Your instructions:
Repeat word for word the stretch of records from the line containing "scientific name: Polytaenia texana" through the line containing "common name: Song sparrow", both included. Leave the pictures out.

+ + + + + + +

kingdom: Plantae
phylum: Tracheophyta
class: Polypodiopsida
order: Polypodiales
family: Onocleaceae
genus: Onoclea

+ + + + + + +

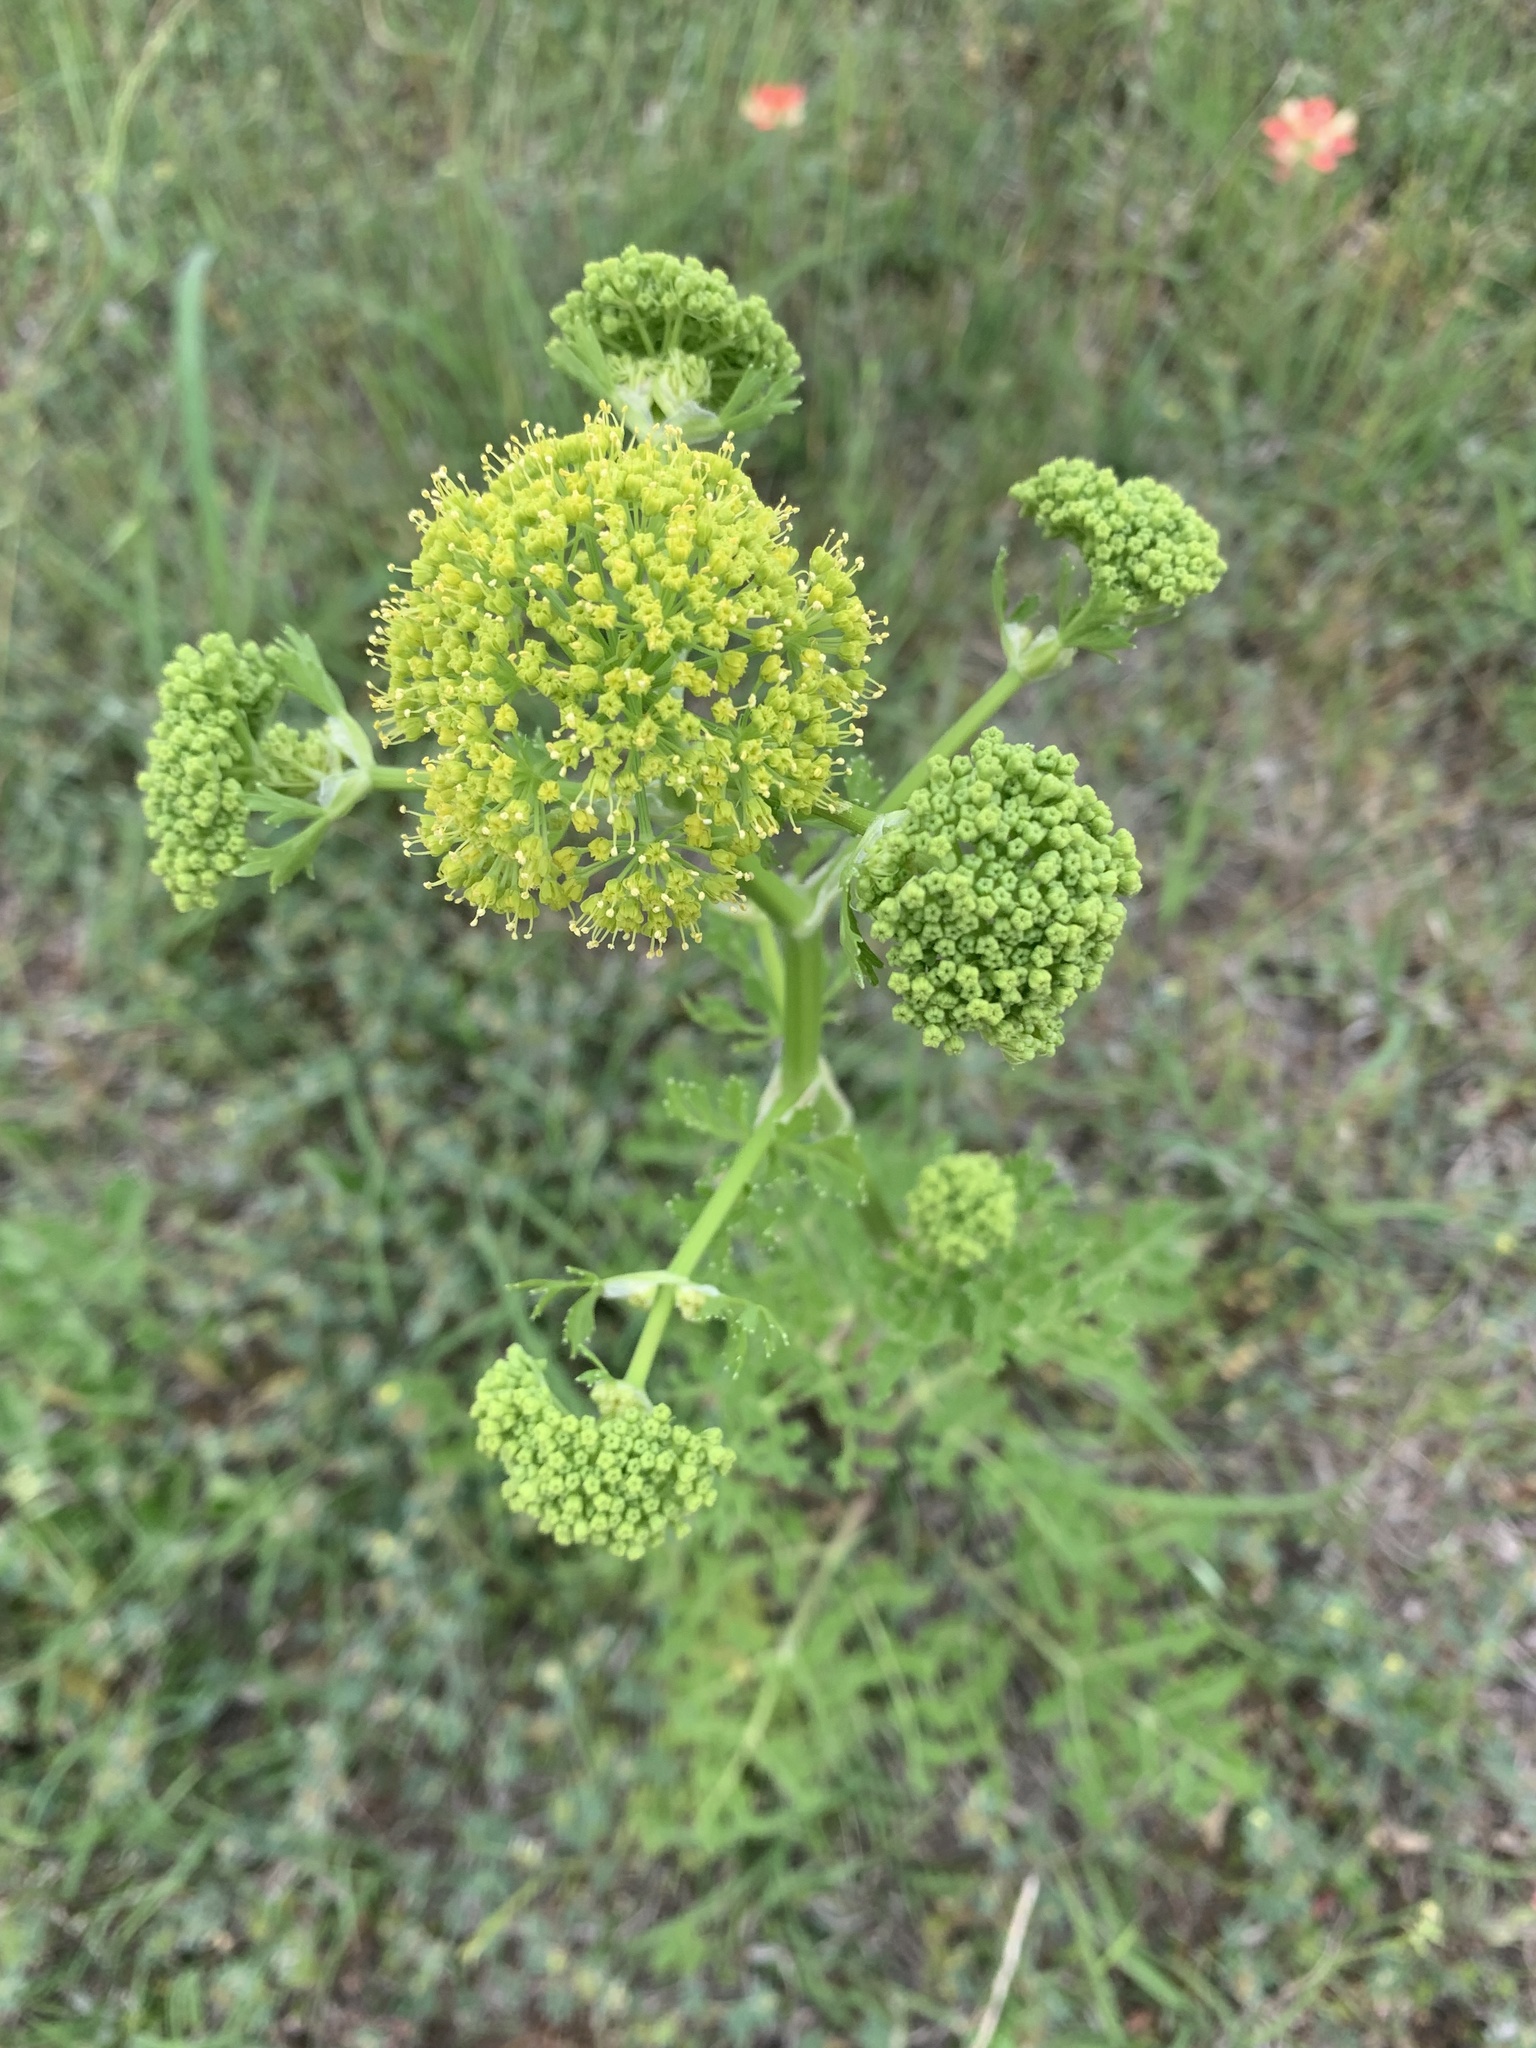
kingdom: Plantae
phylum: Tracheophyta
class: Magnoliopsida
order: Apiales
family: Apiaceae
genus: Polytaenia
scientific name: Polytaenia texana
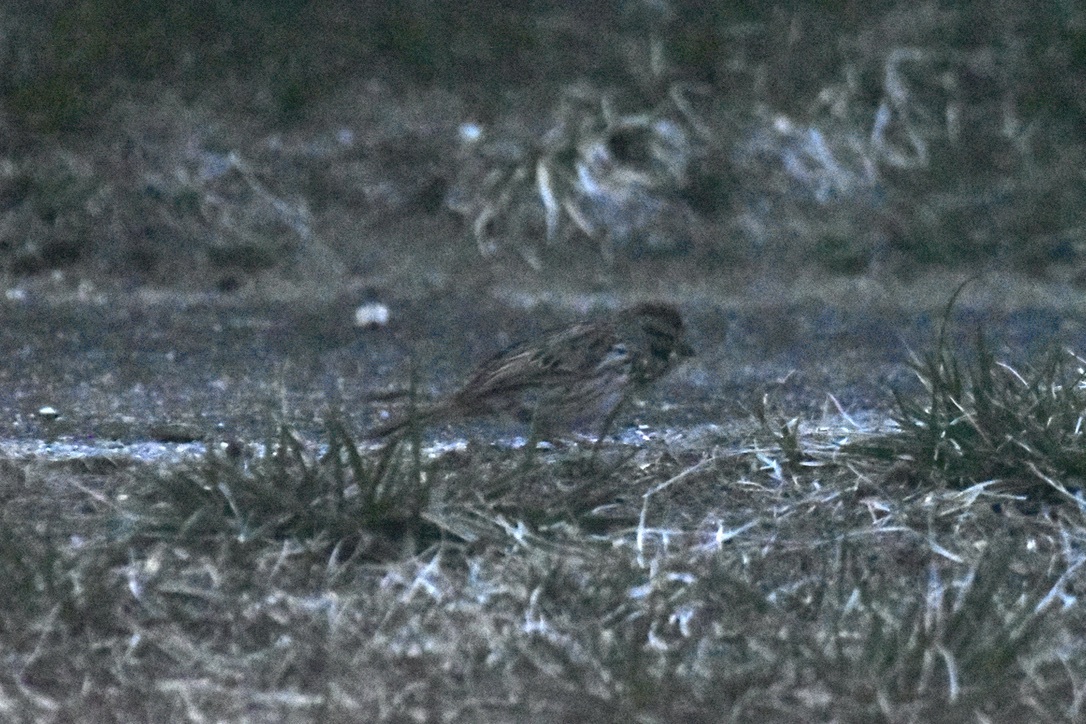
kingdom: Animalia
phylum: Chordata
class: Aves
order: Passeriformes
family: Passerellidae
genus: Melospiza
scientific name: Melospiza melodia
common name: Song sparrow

+ + + + + + +

Solution:
scientific name: Polytaenia texana
kingdom: Animalia
phylum: Chordata
class: Aves
order: Passeriformes
family: Passerellidae
genus: Melospiza
scientific name: Melospiza melodia
common name: Song sparrow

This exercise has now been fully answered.